DIRECTIONS —
Could you filter the records below and return each line that holds "down"?

DATA TO PROCESS —

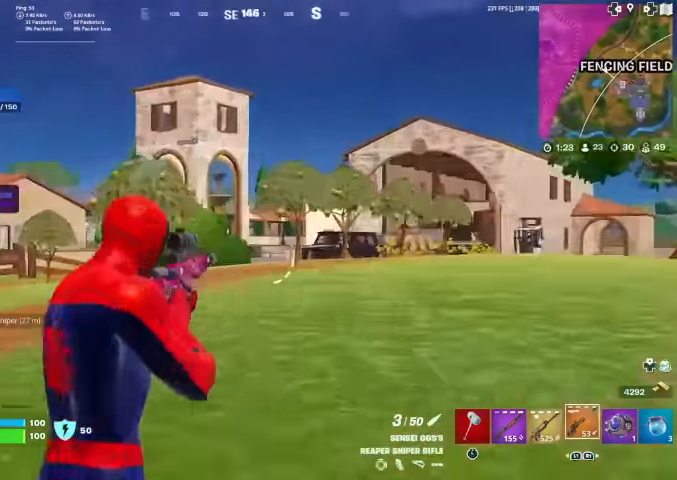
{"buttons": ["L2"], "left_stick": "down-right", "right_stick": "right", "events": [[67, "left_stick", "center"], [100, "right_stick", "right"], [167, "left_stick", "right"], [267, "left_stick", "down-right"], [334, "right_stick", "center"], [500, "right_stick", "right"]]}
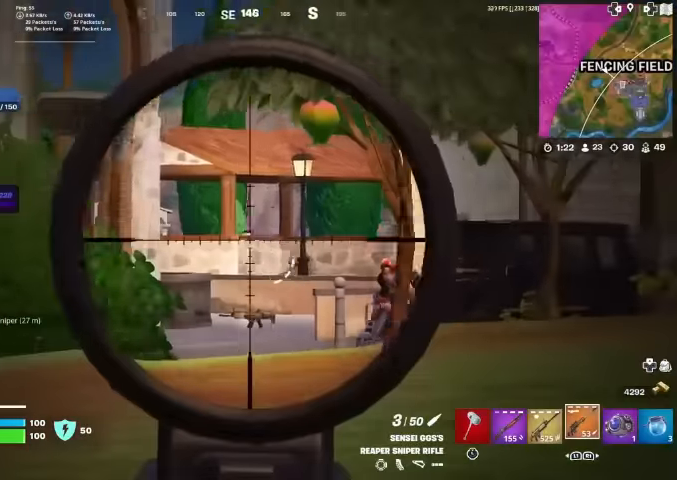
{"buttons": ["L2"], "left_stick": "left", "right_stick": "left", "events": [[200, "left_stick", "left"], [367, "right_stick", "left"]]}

==

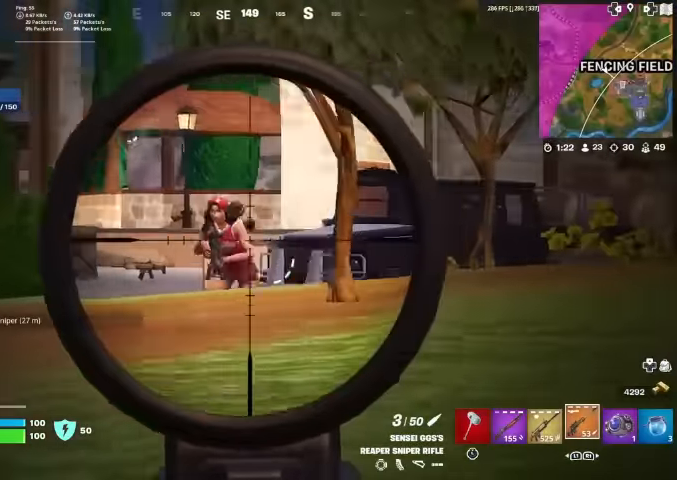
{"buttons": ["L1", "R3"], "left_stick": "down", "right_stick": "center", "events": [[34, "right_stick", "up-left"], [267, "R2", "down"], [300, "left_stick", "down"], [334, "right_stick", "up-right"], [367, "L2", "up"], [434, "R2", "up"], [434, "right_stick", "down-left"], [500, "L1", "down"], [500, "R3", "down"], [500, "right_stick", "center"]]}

RESPONSE TO THIS TASK —
{"buttons": ["L2"], "left_stick": "down-right", "right_stick": "right", "events": [[67, "left_stick", "center"], [100, "right_stick", "right"], [167, "left_stick", "right"], [267, "left_stick", "down-right"], [334, "right_stick", "center"], [500, "right_stick", "right"]]}
{"buttons": ["L1", "R3"], "left_stick": "down", "right_stick": "center", "events": [[34, "right_stick", "up-left"], [267, "R2", "down"], [300, "left_stick", "down"], [334, "right_stick", "up-right"], [367, "L2", "up"], [434, "R2", "up"], [434, "right_stick", "down-left"], [500, "L1", "down"], [500, "R3", "down"], [500, "right_stick", "center"]]}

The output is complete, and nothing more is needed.